# Should i expect better focusing if i upgrade? (Canon)



## Johndow (Jun 20, 2013)

I enjoy taking runner photos and have always wanted to move up from my 450d (xsi) to a 60d to get higher/ better iso range, greater fps rate and a more stury camera (reduce camera shake).

I hope to upgrade the camera first and maybe the lens later, but until then i am stuck with my 55-250mm IS. It is a good lens and reasonably sharp wide open. 

My question is about the focusing. Currently i use centre point and AIServo. I know better lens with USM will have better focusing capabilities and will lock on more quickly and more accurately. If i am not changing the lens straight away, would i notice an improvement using the same method (AIServo and centre point focus) in accuracy and speed with a 60D over a 450d (xsi).

For those who have been in a similar position, if you had to choose between a 70-200 f4L and XSI or a 55-250mm and 60d combo for shooting in AIServo at a marathon which would you choose?

Thanks for reading.
JD


----------



## cgipson1 (Jun 20, 2013)

I typically would upgrade glass first, as a general rule (good glass on a poor body is usually better than poor glass on a good body). I do not know the Canon bodies... so can't comment there, but I am sure one of our experience Canon users will assist.


----------



## TCampbell (Jun 20, 2013)

Johndow said:


> I enjoy taking runner photos and have always wanted to move up from my 450d (xsi) to a 60d to get higher/ better iso range, greater fps rate and a more stury camera (reduce camera shake).
> 
> I hope to upgrade the camera first and maybe the lens later, but until then i am stuck with my 55-250mm IS. It is a good lens and reasonably sharp wide open.
> 
> ...



The challenge with action photos is that usually this means your focused distance is constantly changing while you track your subject.  If you put your camera into "AI Servo" mode then it will continuously readjust focus while the runner is moving.

A 60D uses 9 "cross type" focus points which are more accurate than your current camera.  The 7D uses 19 "cross type" focus points (it's even better than the 60D).
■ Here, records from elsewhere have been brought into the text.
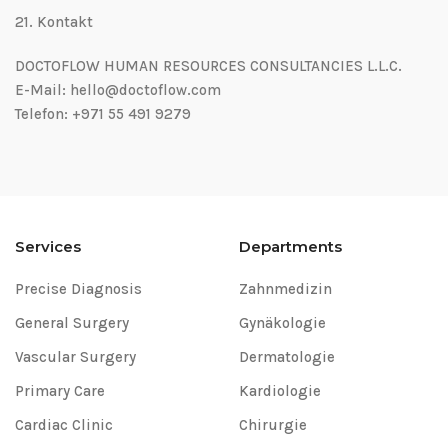
21.⁠ ⁠Kontakt
DOCTOFLOW HUMAN RESOURCES CONSULTANCIES L.L.C.
E-Mail: hello@doctoflow.com
Telefon: +971 55 491 9279
Services
Departments
Precise Diagnosis
Zahnmedizin
General Surgery
Gynäkologie
Vascular Surgery
Dermatologie
Primary Care
Kardiologie
Cardiac Clinic
Chirurgie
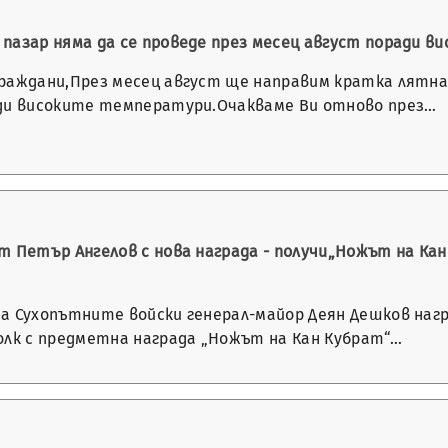
пазар няма да се проведе през месец август поради 
раждани,През месец август ще направим кратка лятна 
ди високите температури.Очакваме Ви отново през…
т Петър Ангелов с нова награда - получи„Ножът на Кан
а Сухопътните войски генерал-майор Деян Дешков нагр
олк с предметна награда „Ножът на Кан Кубрат“…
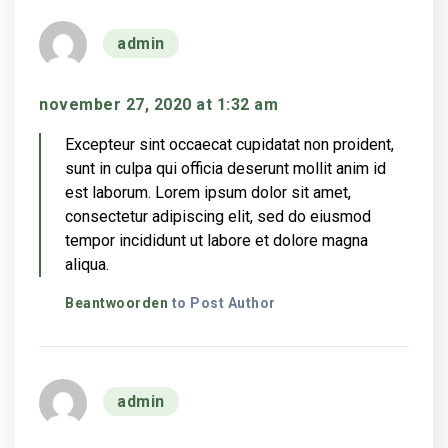
says:
admin
november 27, 2020 at 1:32 am
Excepteur sint occaecat cupidatat non proident,
sunt in culpa qui officia deserunt mollit anim id
est laborum. Lorem ipsum dolor sit amet,
consectetur adipiscing elit, sed do eiusmod
tempor incididunt ut labore et dolore magna
aliqua.
Beantwoorden
to Post Author
says:
admin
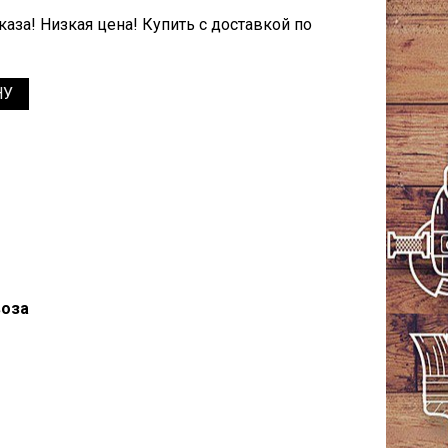
аза! Низкая цена! Купить с доставкой по
НУ
воза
HOWEVER... your LENS does not have a "USM" focusing motor.  It's a slow focusing motor so the adjustment takes more time.  Depending on subject distance and speed, the focusing adjustments may or may not keep up.  Usually when shooting "action" shots, you want lenses with quick focusing motors.

The 60D would be a big upgrade over your current 450D, but mostly because it has a better focusing system and better ISO performance.  You'll also want to get a lens with faster focusing performance to complete the upgrade.  I realize you may not have funds to do everything you want at the same time, but watch the focus performance on your 55-250 and make sure it's not what's holding you back.

And as a reminder:  The camera will ONLY continuously adjust focus for a moving subject if it's in "AI Servo" mode.  If you're in "One Shot" mode (the default) then you're going to get a LOT of slightly out of focus shots because the runner will have moved from the position where the camera locked focus by the time you take the photo.  Don't squeeze the shutter too fast because in "AI Servo" mode the camera WILL snap the photo will you fully press the shutter whether anything was focused or not (in "AI Servo" mode, not only does the camera continuously re-focus, it also changes the camera to "shutter release priority" mode.  In "One Shot" mode it's uses "focus priority" mode.  Focus priority means the camera wont snap a shot UNTIL it locks focus.  Shutter release priority means it will snap the shot when you fully press the shutter (whether a focus lock occurred or not.)


----------



## Johndow (Jun 21, 2013)

Tim

Thank you for your reply it was very useful.

I suppose my priority will be the camera in the first instance as it will be an allround upgrade for all my photography. The lens would be next, much further down the line. I will see what is available with USM in the 50-300 with IS range and go from there. I would love 70-200L quality, but i don't really want the size of lens or the attention it would attract as i am only an occasional photographer.

JD


----------